Last week, Gov. Gary Herbert signed a bill legalizing “free-range parenting” in Utah. As the first of its kind in the country, this law reinforces the importance of families as the lifeblood of communities, but it also entrusts parents to be the primary teachers of self-sufficiency and public safety.
The new law, which takes effect May 8, specifies that parents aren’t neglecting their children if they choose to let them play outside alone or ride a bike to school without supervision.
Years ago, “free-range parenting” was just called parenting. In the era of Herbert’s childhood, it was more socially acceptable within American communities — both suburban and urban — for parents to give their children autonomy to roam, explore and play in their neighborhood unsupervised. Parents trusted their children to make responsible decisions and for the community to maintain a friendly watch.
In recent years, however, seeing children walking to school, riding public transportation or playing in public parks without an adult has become less common. Multiple cases have arisen of strangers calling Child Protective Services about children in public without supervision. In some instances, children have been taken away from their parents, with CPS determining the parents neglected their duties by letting their children play at a public park alone. This relatively new phenomenon, undoubtedly rooted in concern for the safety of children, is evidence of a concerning shift in social sentiment among American parents.
While there’s no clear cause for this trend, Bloomberg writer Megan McArdle hypothesizes that this is the result of a multiplicity of factors, including more ubiquitous access to negative news coverage of child abuse, making danger feel more imminent for parents; a rise in paid childcare, which emphasizes vigilant oversight; and groupthink, which adjusts a community’s norm for safety to the most concerned parent in the neighborhood.
Irrespective of what factors have contributed to this phenomenon, Utah’s new law serves as a reminder that parents should intentionally invest in their children’s self-sufficiency, which takes many forms. For some, this may look like the spatial autonomy most often associated with the concept of “free-range parenting.” For others, this may mean empowering children to make responsible decisions about how they spend their time instead of micromanaging, or "helicopter parenting," all of their extracurricular activity.
The law also reminds parents to have critical conversations with their children about safety and how to maintain vigilance at school, online and in public spaces. Children must be equipped with the capacity to identify danger or threatening situations and know to whom they should report concerns. No amount of parental oversight can serve as a substitute for the safety that comes from this kind of self-sufficiency.

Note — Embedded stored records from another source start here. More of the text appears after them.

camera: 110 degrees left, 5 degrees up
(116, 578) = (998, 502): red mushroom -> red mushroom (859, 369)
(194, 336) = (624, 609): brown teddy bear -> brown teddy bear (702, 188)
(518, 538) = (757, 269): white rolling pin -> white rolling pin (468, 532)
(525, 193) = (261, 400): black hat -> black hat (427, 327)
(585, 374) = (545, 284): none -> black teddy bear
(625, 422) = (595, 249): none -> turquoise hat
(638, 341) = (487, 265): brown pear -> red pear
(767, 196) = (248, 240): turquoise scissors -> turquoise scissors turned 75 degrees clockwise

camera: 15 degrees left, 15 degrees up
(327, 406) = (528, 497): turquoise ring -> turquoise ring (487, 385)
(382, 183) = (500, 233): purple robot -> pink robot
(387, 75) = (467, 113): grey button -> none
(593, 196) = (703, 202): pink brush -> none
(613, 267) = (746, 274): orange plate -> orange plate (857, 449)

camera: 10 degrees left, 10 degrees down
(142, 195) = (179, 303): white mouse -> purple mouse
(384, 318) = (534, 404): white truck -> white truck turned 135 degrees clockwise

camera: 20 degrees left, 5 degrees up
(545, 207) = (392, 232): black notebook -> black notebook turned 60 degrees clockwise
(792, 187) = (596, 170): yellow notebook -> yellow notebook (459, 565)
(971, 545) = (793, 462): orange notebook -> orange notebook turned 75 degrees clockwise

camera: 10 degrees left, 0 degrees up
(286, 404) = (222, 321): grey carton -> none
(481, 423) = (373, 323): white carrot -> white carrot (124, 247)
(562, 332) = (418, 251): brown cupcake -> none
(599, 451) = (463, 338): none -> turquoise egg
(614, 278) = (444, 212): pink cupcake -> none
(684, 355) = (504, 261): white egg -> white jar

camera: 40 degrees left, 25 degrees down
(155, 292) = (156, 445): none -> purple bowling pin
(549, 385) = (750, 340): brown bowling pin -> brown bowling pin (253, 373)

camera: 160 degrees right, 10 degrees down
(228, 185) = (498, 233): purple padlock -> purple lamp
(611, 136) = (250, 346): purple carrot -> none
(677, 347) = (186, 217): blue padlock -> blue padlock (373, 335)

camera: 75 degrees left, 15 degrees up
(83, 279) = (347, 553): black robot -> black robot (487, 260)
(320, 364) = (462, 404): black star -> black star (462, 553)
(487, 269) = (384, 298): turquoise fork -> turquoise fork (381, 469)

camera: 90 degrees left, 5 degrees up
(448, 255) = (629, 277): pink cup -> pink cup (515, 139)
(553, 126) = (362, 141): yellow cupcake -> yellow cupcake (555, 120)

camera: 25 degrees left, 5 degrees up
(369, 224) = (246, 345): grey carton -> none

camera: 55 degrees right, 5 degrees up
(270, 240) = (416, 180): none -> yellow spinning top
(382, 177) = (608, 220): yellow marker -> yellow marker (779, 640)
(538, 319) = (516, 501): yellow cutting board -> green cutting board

The legislative approval of "free-range parenting" serves as a symbolic reminder that children deserve some degree of autonomy and that they learn best through exploration. The essence of "free-range parenting" is to create space for such exploration and learning to occur. The new law also emphasizes the need to de-stigmatize different parenting methods and to reinforce that parenting should be done on purpose and with purpose. Good parenting leads to stronger children, better communities and a healthier Utah.